Initially founded in 1948 as the football section of the CSU Craiova sports club, it was part of it until 1991, when its berth in the league championship was taken by FC U Craiova following privatisation. Between 1948 and 1991, Universitatea had won four national titles and five national cups. In the next two decades however, FC U was reorganised several times and disaffiliated, which led to it being retroactively deemed an unofficial successor to the old entity. In 2013, the sports club refounded its football department, which asserted the history and trophies of the original Universitatea Craiova. They have since been backed up by several court orders and the Liga Profesionistă de Fotbal, but the record remains subject of legal dispute with the also reestablished FC U team and uncertainty persists. In 2018, "the White and Blues" won the Cupa României, representing their first trophy following refoundation, and in 2021 won their first Supercupa României.

On the European stage, Universitatea Craiova's best performances are reaching the semi-finals of the 1982–83 UEFA Cup and the quarter-finals of the 1981–82 European Cup. They were the first Romanian team to reach the semi-finals of a UEFA tournament and remain the only one to have knocked out at least one club from each of five strongest countries in European football—England, France, Germany, Italy and Spain. "The Students" play their home matches at the Stadionul Ion Oblemenco, which has a capacity of 30,929. They hold several rivalries, the most notable being the one with Dinamo București.

History

Early years of football in Craiova (1921–1958)

The football history in the city of Craiova began in 1921, when the first teams were founded: Craiovan Craiova and Rovine Grivița Craiova. In 1940, the two sides merged in what resulted to be one of the most successful Romanian clubs of the Interwar period, FC Craiova, which was also the first team of the city that won the Romanian football championship. However, the 1942–43 title is not recognized officially by FRF and LPF due to the unofficial character of the competition in that season.

Immediately after the foundation of the first university education institution – the Institute of Machines and Electric Devices – a group of teachers and students founded CSU Craiova in 1948, a sports club with athletics, volleyball, handball, table tennis, chess and football sections.
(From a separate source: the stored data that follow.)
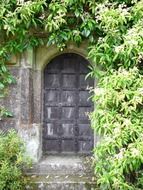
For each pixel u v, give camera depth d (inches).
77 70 184.5
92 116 147.4
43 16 159.2
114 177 135.2
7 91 169.3
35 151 168.1
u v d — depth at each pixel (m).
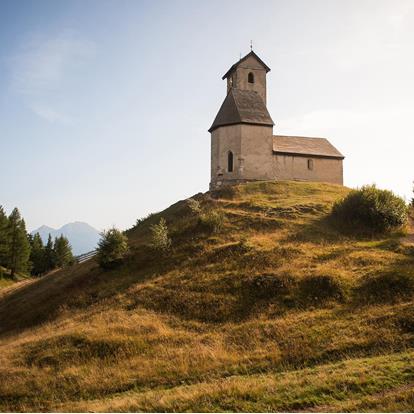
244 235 35.81
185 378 17.78
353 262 28.00
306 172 55.88
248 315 23.42
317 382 14.64
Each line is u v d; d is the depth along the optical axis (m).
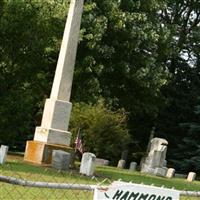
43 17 27.33
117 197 7.91
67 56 26.92
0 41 26.95
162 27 50.31
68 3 30.14
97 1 43.56
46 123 26.47
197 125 52.78
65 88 26.83
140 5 47.56
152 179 29.58
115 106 49.91
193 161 51.31
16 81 27.73
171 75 49.78
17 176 16.83
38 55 27.91
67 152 24.53
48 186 8.20
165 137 57.09
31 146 25.77
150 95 49.94
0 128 27.73
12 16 26.36
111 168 36.78
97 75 43.72
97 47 42.38
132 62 46.91
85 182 18.92
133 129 57.41
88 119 45.41
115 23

Under the coordination of the Ministry of Public Education and of the National Union of Students in Romania, the football team UNSR Craiova (Uniunea Națională a Studenților din România) was formed and enrolled in the county championship. The first official match was held at Filiași on 5 September 1948, "the Students" being defeated 6–3. The white-blue shirt was dressed for the first time by the following line-up: Dumitrescu – Rădulescu, Mihăilă I, Carli – Ozon, Mihăilă II – Sabin, Ilie, Bădescu, Tudor, Serghi, under the command of head coach N. Polojinski.

In 1950 the football section changed its name from UNSR Craiova to CSU Craiova, the same name as the parent club. In 1951, CSU Craiova defeated with 6–0 the local rival, Constructorul Craiova, in what was going to be the first official match played in Cupa României. In 1953 the club changed its name again, this time in Știința Craiova, and one year later at the Divizia B promotion play-off, hosted in Arad, Știința, coached by Nicolae Oțeleanu, qualified for the 1955 season, thus promoting for the first time in its history at the level of the second echelon. The club relegated back to Divizia C after only one season and remained at that level until 1958.
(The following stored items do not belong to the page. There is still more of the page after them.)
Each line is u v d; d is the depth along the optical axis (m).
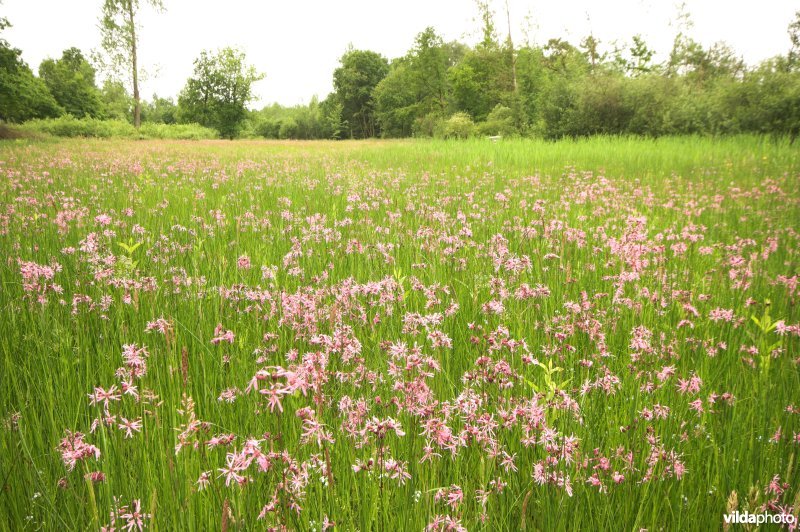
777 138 26.30
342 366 3.32
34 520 2.50
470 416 2.77
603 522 2.58
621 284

Universitatea, a rising team (1958–1970)

In 1958 Știința promoted for the second time in the second league after a fight on the knife edge in the 3rd series of the Divizia C against Unirea Râmnicu Vâlcea, at the end of the season both teams finished with 34 points, but with the advantage of direct matches for the white and blue team. In the first season after promotion, Craiova ended only on 13th place, out of 14, but progresses have been made in the next seasons: 1959–60 – 10th, 1960–61 – 2nd, but far away from the 1st place occupied by Dinamo Pitești, 1961–62 – 4th, 1962–63 – 4th. 1963–64 Divizia B season was a dramatic one, with a four-way fight for promotion in the first series of the second league. At the end the Students won the promotion, but ended at the same number of points with the 2nd place, Metalul Târgoviște, one point in front of 3rd place, Poiana Câmpina and two points over 4th place, Dinamo Bacău. This 'historical act' was 'signed' by the head coach Nicolae Oțeleanu and following players: Dumitrescu, Vasilescu, Geleriu, Lungan, Deliu, Bărbulescu, Tetea, Ganga, Anton, Lovin, Onea, Vişan, Stanciu, Papuc, C.Stesnescu, A.Stenescu.
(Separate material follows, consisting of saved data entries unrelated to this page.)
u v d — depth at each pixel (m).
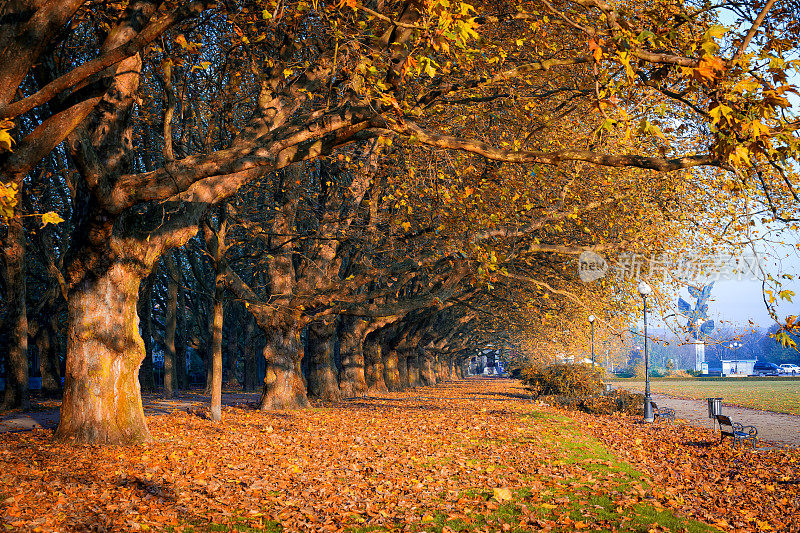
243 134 15.02
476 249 14.04
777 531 8.71
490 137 16.55
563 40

As with the previous promotions, the first Divizia A season was a very hard one for the white and blues who saved from relegation in the last rounds, with just one point more than the first relegated team, Minerul Baia Mare. The end of the next season found Știința ranked 8th, in the middle of the standing, and they were already putting the first bases of a team able to issue claims to the title.

In the summer of 1966, the club changed its name again, this time from Știința Craiova to Universitatea Craiova, a name that will remain forever on the lips of all football lovers and team supporters from Romania. Nevertheless, supporters continued to include in their chants and their encouragements the name Știința. In the difficult moments of the games it is known that Universitatea supporters tend to chant: Hei, hei, hai Știința!

As Universitatea followed seasons of contrasting results, in some of them the team delighted the audience in others less, but has remained in the first division, regardless of the situation: 1966–67 – 3rd, 1967–68 – 11th, 1968–69 – 7th, 1969–70 – 4th. There have been 12 years of building and finishing a team that would delight the audience for the next two decades.

"The Champion of a Great Love" (1970–1979)

Craiova started the 70's with a team built around Ion Oblemenco and with players of value such as: Petre Deselnicu, Teodor Țarălungă, Lucian Strâmbeanu or Dumitru Marcu, among others. The start of the decade was not the most convincing, but a decent one, 6th place at the end of the 1970–71 season and 8th place at the end of the 1971–72. The first attempts of the students to shine took place in the 1972–73 season when they finished at the same number of points with Dinamo București but lost the championship on goal difference. This season marked the birth of the nickname: "the Champion of a Great Love", a nickname created by the poet Adrian Păunescu, a big fan of the team from Bănie, he named Dinamo only as the champion of the country, indicating somewhat the suspicious circumstances, in which it was said, that Craiova lost the title.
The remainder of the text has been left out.